[Try it] Which lines of the material hold the word "round"? Copy each one.

Given data section start

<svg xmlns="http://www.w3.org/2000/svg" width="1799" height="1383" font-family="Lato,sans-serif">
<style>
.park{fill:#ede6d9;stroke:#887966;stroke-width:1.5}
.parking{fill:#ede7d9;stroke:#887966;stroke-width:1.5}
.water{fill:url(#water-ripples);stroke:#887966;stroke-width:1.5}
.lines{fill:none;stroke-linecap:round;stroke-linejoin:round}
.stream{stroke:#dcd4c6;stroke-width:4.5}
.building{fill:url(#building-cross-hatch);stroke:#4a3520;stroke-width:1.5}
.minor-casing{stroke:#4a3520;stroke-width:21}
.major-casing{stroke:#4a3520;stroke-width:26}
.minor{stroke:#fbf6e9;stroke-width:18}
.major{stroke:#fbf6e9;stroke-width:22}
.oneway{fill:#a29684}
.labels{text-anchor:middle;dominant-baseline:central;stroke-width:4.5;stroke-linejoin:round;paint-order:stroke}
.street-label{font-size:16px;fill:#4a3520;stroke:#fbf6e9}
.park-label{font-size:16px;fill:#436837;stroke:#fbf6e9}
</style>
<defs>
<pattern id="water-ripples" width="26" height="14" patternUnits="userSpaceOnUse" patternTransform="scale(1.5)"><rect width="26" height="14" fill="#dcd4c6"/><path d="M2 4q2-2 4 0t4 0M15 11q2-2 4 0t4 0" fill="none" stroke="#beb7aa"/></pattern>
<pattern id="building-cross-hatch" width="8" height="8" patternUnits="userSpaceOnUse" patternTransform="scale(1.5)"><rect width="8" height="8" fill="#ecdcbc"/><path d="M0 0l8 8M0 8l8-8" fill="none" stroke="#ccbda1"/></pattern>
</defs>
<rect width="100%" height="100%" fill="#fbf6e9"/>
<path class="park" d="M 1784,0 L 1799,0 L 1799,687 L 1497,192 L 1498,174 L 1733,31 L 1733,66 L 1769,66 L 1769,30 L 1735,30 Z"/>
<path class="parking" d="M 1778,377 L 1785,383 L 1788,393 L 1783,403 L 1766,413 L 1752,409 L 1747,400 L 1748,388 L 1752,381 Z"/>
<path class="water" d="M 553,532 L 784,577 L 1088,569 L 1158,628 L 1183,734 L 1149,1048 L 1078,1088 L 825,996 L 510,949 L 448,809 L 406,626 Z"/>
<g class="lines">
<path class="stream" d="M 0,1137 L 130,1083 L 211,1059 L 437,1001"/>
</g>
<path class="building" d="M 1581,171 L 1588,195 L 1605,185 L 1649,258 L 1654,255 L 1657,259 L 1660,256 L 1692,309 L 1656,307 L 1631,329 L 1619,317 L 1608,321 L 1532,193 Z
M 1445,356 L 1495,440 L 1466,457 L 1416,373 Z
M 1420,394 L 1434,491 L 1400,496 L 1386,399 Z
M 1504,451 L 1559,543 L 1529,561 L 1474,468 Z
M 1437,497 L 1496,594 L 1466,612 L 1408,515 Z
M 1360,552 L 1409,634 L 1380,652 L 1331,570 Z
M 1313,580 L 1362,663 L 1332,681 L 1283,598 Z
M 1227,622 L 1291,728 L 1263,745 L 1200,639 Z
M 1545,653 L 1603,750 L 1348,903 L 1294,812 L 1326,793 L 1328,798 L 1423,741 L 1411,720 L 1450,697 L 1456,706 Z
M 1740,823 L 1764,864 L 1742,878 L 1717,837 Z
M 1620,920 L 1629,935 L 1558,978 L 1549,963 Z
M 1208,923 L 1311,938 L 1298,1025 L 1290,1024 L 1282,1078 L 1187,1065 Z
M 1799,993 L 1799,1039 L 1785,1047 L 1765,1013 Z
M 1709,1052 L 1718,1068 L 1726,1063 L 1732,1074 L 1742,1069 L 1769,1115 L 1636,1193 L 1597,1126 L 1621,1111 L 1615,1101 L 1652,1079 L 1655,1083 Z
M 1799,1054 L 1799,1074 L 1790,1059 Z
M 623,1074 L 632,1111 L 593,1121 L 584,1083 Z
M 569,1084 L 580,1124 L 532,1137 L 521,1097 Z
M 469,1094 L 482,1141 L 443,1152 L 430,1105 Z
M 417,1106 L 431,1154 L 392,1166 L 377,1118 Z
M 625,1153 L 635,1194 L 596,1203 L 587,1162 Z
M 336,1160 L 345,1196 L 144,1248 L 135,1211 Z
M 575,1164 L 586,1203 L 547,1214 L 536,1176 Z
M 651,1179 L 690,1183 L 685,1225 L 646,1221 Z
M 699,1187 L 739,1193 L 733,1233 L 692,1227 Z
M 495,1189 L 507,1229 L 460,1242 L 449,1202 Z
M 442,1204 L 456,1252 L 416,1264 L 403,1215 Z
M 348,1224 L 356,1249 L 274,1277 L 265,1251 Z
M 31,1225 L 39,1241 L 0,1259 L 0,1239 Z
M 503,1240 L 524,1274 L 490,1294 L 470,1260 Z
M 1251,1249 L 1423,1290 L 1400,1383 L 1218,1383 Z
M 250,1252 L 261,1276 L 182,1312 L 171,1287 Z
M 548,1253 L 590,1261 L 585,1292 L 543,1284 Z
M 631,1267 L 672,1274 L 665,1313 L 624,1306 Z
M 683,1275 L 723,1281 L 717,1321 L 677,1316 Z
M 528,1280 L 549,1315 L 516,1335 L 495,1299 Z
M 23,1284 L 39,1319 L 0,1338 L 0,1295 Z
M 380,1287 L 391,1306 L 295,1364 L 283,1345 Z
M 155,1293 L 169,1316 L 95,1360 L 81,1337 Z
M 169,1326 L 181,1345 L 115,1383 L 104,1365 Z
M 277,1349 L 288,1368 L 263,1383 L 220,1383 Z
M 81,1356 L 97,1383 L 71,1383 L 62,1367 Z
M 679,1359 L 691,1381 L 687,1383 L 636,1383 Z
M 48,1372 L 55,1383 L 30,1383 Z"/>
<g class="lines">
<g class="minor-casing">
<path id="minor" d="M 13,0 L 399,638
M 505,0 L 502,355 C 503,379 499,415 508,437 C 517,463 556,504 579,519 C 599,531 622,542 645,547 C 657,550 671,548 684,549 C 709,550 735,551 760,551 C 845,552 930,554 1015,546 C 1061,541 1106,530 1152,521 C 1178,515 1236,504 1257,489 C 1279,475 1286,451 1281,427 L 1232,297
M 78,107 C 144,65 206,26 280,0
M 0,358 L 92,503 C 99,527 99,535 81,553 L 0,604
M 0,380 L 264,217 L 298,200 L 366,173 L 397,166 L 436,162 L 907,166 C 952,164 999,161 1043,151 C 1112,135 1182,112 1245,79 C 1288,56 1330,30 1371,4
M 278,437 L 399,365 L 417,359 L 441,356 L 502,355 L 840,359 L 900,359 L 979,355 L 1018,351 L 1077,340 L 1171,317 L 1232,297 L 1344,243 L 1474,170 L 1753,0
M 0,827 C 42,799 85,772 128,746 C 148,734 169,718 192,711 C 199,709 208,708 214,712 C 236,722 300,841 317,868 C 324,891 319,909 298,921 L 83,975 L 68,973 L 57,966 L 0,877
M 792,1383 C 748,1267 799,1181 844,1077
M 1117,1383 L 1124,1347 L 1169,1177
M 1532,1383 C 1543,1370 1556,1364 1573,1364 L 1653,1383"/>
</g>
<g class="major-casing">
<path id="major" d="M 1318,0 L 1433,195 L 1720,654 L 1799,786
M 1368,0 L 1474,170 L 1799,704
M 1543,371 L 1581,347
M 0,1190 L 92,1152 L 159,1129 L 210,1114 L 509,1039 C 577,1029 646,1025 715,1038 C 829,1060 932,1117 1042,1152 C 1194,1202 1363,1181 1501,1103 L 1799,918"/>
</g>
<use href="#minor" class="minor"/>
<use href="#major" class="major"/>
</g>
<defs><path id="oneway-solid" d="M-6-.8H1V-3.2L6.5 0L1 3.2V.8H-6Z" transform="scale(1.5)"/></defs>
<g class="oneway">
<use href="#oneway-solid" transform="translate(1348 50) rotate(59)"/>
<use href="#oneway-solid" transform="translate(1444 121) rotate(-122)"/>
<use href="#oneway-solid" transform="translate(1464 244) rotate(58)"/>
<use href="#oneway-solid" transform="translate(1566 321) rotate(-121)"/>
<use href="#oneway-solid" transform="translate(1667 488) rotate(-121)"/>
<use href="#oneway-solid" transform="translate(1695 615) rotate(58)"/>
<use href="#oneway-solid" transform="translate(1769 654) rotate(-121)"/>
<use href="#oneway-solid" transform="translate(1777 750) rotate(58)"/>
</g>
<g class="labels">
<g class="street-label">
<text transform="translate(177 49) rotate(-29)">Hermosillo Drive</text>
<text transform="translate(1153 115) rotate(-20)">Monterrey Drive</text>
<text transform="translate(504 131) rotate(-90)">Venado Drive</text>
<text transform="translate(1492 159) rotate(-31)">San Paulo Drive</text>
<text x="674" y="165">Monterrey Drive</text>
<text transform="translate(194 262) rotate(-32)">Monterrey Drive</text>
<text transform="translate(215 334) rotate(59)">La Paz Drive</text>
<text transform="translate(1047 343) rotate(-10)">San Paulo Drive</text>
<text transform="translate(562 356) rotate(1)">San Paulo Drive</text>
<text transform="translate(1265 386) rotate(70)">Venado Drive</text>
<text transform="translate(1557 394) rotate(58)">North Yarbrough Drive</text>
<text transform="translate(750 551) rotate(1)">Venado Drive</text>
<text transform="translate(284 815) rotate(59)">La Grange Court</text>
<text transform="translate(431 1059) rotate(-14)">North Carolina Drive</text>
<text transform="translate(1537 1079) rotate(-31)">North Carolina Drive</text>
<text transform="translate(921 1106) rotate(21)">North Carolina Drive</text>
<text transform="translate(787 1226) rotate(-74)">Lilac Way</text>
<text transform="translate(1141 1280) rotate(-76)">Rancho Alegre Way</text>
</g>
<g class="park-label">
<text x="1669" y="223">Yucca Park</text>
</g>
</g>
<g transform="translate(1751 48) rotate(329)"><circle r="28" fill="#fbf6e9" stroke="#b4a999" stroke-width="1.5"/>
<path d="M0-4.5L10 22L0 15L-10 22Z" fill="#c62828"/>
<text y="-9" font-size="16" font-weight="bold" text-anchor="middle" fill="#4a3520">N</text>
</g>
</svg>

Given data section end

[Expected answer]
.lines{fill:none;stroke-linecap:round;stroke-linejoin:round}
.labels{text-anchor:middle;dominant-baseline:central;stroke-width:4.5;stroke-linejoin:round;paint-order:stroke}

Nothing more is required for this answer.